Gleichzeitig mit dem Termin wird Sie die Zertifizierungsstelle auch über den Ort des Fachgesprächs informieren. Dieser ist üblicherweise die Zertifizierungsstelle selbst.

Bringen Sie zum Fachgespräch unbedingt Ihren Reisepass oder Personalausweis mit, da Sie sich am Beginn des Gesprächs ausweisen müssen.

Ausgangspunkt des Gespräches wird Ihre Tätigkeitsbeschreibung sein, die den Mitgliedern der Zertifizierungskommission einige Zeit vor Ihrem Fachgespräch übermittelt wurde. In Vorbereitung auf das Gespräch sollten Sie daher Ihre Beschreibung nochmals genau durchlesen und sich gegebenenfalls weiterführende Informationen zu den dargestellten Projekten/Arbeitsaufgaben notieren.

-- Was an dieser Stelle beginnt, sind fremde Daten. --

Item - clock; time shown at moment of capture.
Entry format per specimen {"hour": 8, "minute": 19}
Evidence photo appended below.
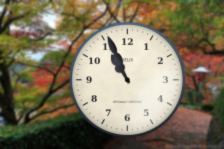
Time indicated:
{"hour": 10, "minute": 56}
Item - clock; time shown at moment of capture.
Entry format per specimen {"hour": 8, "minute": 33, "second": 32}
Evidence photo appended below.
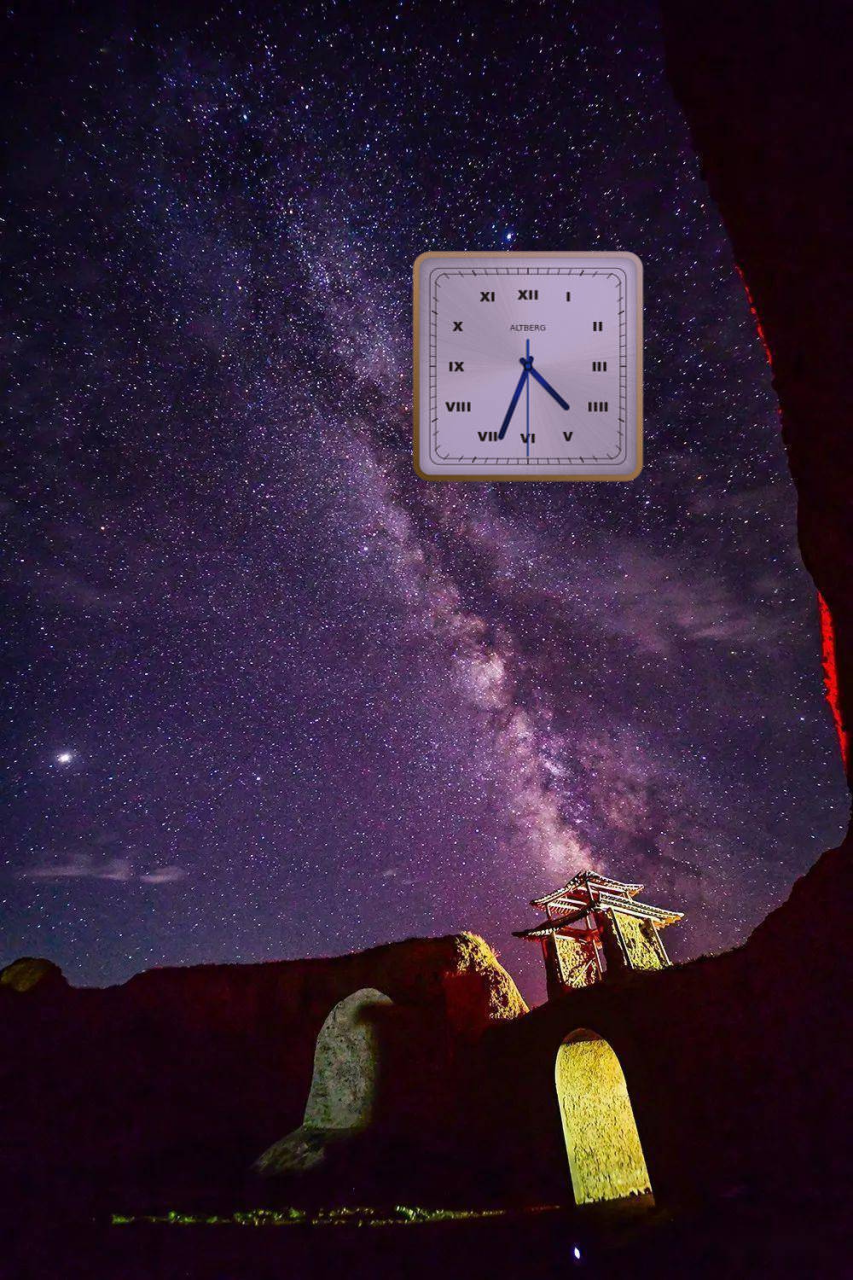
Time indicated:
{"hour": 4, "minute": 33, "second": 30}
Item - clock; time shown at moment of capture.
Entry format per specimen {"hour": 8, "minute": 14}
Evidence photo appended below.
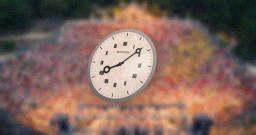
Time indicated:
{"hour": 8, "minute": 8}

Nach Ablauf des Gesprächs werden Sie gebeten, kurz den Raum zu verlassen, damit sich die Fachexperten/-expertinnen über das Ergebnis beraten können.
Dieses wird Ihnen unmittelbar nach der Beratung bekannt gegeben. Einige Zeit nach dem Fachgespräch übermittelt Ihnen die Zertifizierungsstelle das Ergebnis auch in schriftlicher Form: Bei einem positiven Ergebnis erhalten Sie von der Zertifizierungsstelle die Ingenieur-Urkunde. Wenn keine Feststellung möglich war, wird Sie die Zertifizierungsstelle über den neuen Termin für das zweite Fachgespräch informieren oder einen negativen Bescheid ausstellen.

Jedes Zertifizierungsverfahren wird von den Fachexperten/-expertinnen protokolliert. Auf Antrag können Sie Einsicht in dieses Protokoll nehmen. Diesen Antrag stellen Sie bei der Zertifizierungsstelle.
Wenn Sie das Zertifizierungsverfahren positiv absolviert haben, sind Sie berechtigt, die Qualifikationsbezeichnung „Ingenieur“ bzw. „Ingenieurin“ in Kurzform (Ing. bzw. Ing.in oder Ing.in) oder in vollem Wortlaut mit oder ohne Hinweis auf das NQR-Niveau 6 zu führen.